Royal Oak Community School is bringing down the walls of its classrooms this week.
For one week, students have left the indoors behind and are participating in educational activities outdoors.
It’s part of the school’s four-day “Week Without Walls” program, in which students from junior kindergarten to Grade 3 are taking part.
“It’s our version of an educational, experiential camp that utilizes some of the best community partners we have to enrich learning outside of the classroom walls,” said Julia Murray, Royal Oak’s head of school.
This year’s week started May 29 and will end June 1. Each activity depends on the theme of the day. Monday was focused on food and community, Tuesday on science, Wednesday on arts and Thursday on animals.
Meanwhile, kids in grades 4 to 8 are at Camp Wahanowin for their own end-of-year celebration.
The school introduced Week Without Walls three years ago, Murray said, to “provide some of the same experiences that sleepaway camp would bring, but for children who are too young to be away from home.”
In addition, Royal Oak tries to teach outside the classroom as much as possible throughout the year, said Murray.
“Outdoor education is a really big part of our philosophy,” she said.
Some of the outdoor classroom activities relate to what kids have been learning all semester, like the kindergarten and grades 1 and 2 students, who have been learning about animals and habitats.
Other activities students took part in this week include mad science shows, a cooking class, hanging out Reptile Kingdom, trying out pottery, having ice cream at Cows and going to Safari Niagara.
Much like the Week Without Walls, kids at Camp Wahanowin will take the classroom outside and get some hands-on experience related to what they’ve been studying.

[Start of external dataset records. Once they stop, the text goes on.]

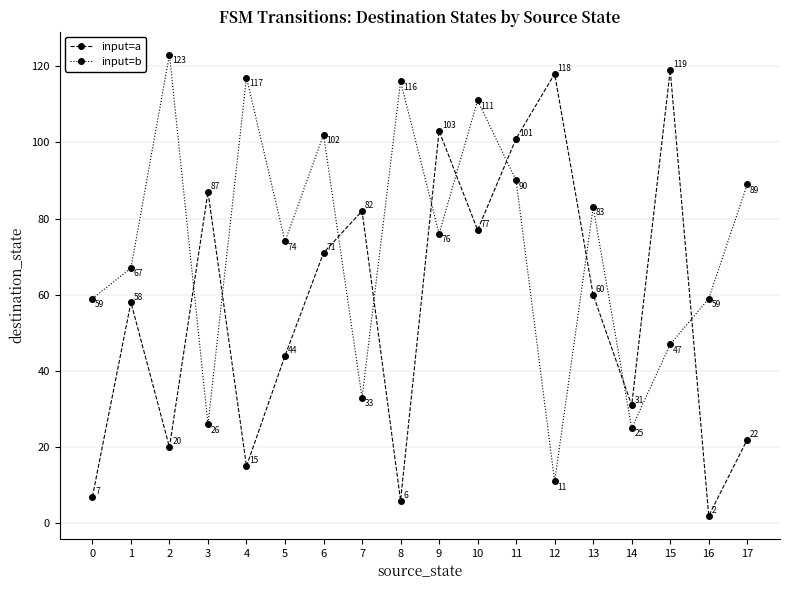

Between 5 and 11, which series saw the biggest shift?

input=a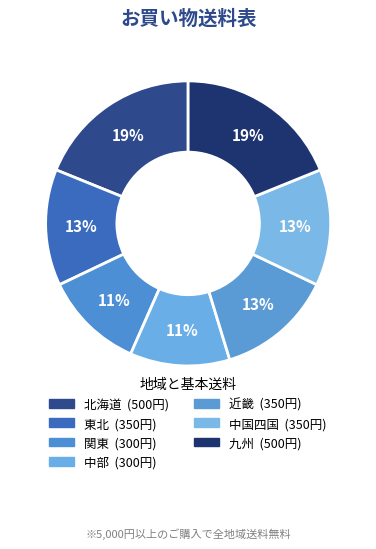

What is the smallest slice in the pie chart?

関東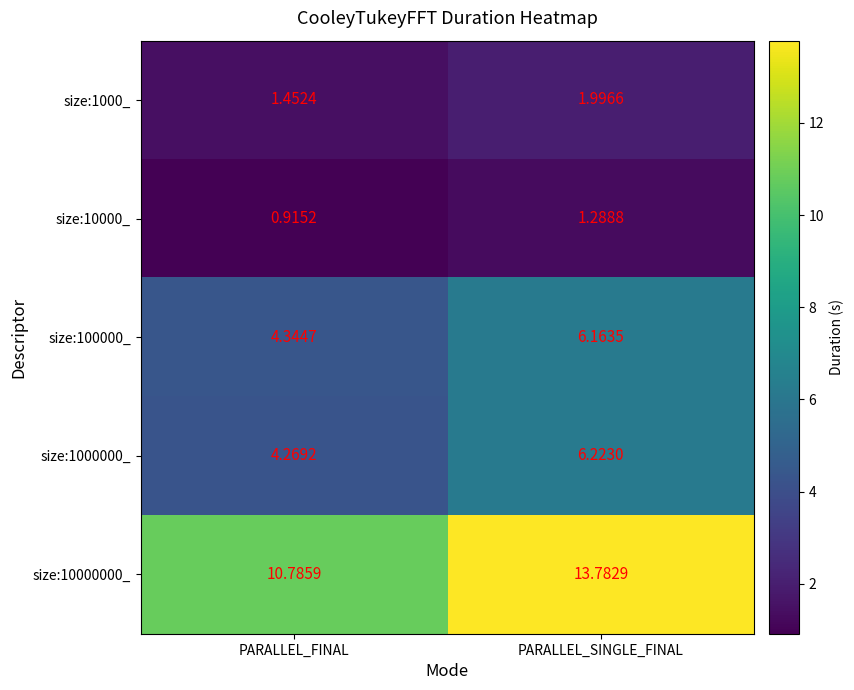

At which label is size:100000_ closest to 5?

PARALLEL_FINAL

“Classes are doing astronomy, so we do stargazing there,” said Murray.
They’ll also get to go canoeing, hiking and make campfires.
A bake sale on May 13 raised $2,000 to help send some Royal Oak students to Camp Wahanowin
Murray explained that about 40 per cent of students at Royal Oak are on financial assistance, so fundraising opportunities like the bake sale help give these students extra opportunities — like going to camp.

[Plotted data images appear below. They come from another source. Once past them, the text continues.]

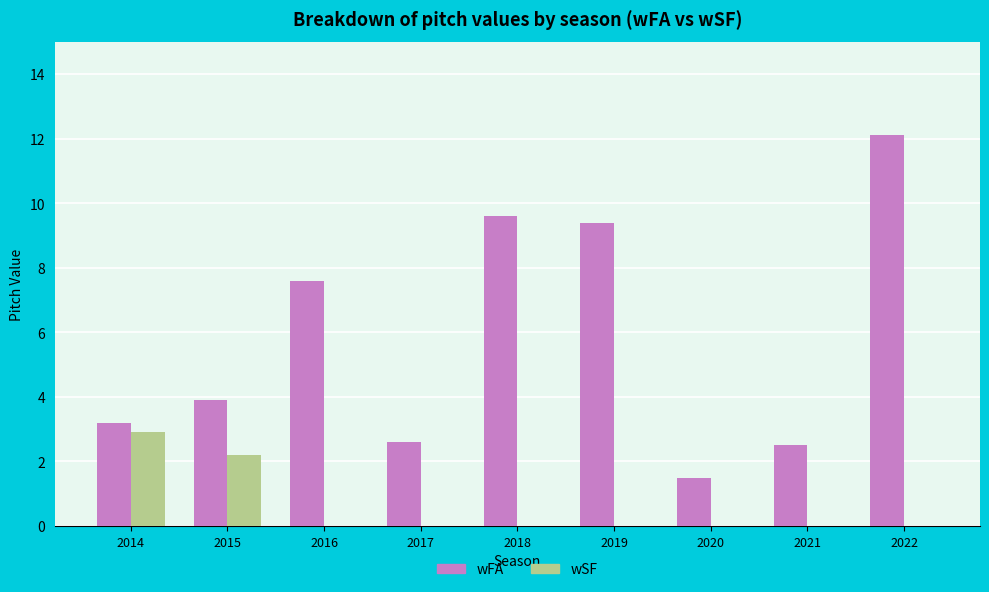

How many groups of bars are there?

9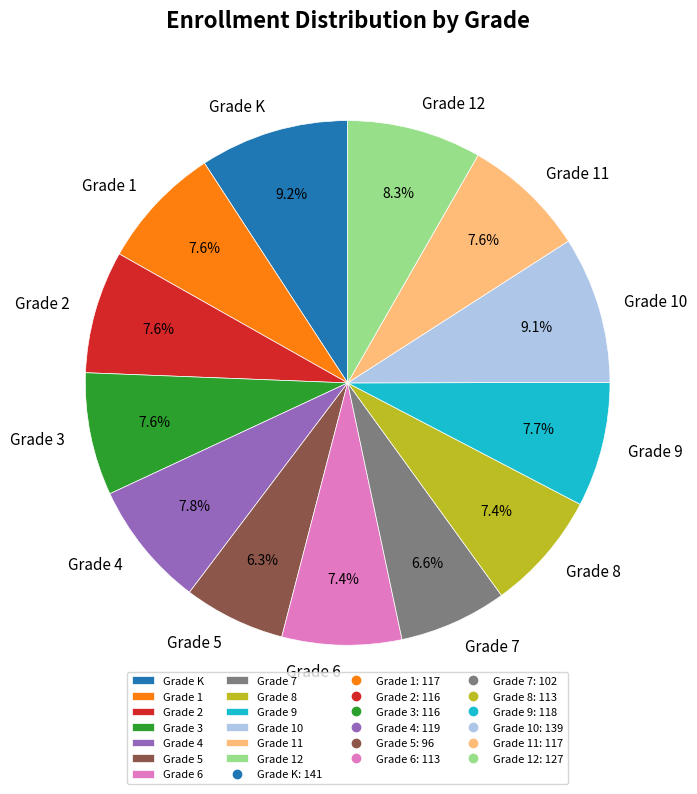

To the nearest percent, what portion does Grade 5 represent?

6%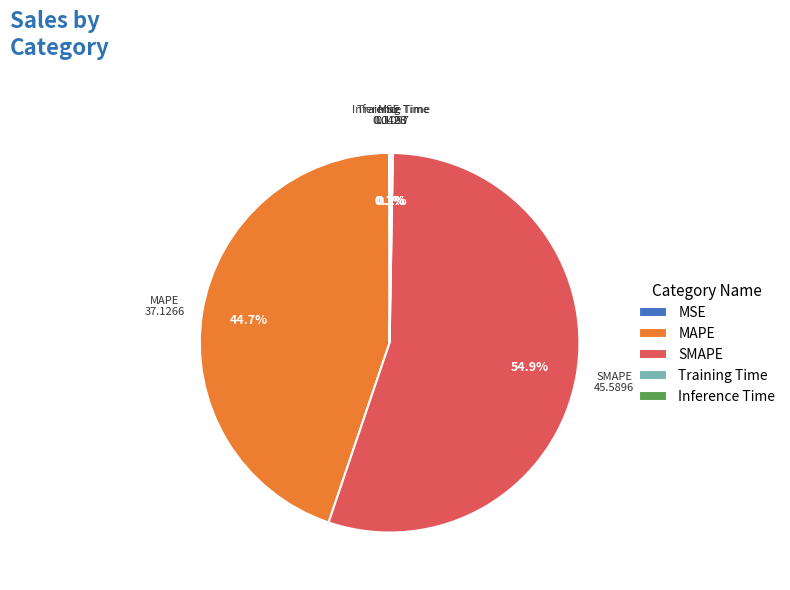

Which slice represents more than half of the pie?

SMAPE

Sending kids to camp helped the school realize it wanted to offer the same opportunity to its younger students — but from the comfort of Niagara-on-the-Lake.

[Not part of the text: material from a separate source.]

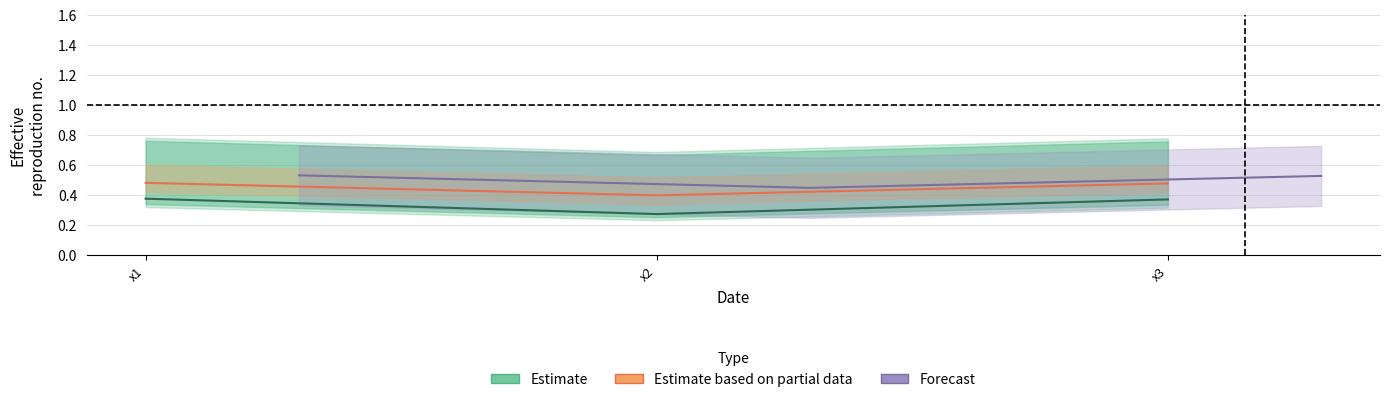

Rank the series by their average value, from lowest to highest.

Estimate, Estimate based on partial data, Forecast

Murray said its Week Without Walls and the camping trip is Royal Oak’s way of successfully setting kids up for the summer.
“For July and August, they’re not with us. But, they will be potentially heading up to their first summer camp or heading out on the water,” she said.
“It’s our way of supporting the development of those skills for kids before we kind of lose them for the summer,” she added.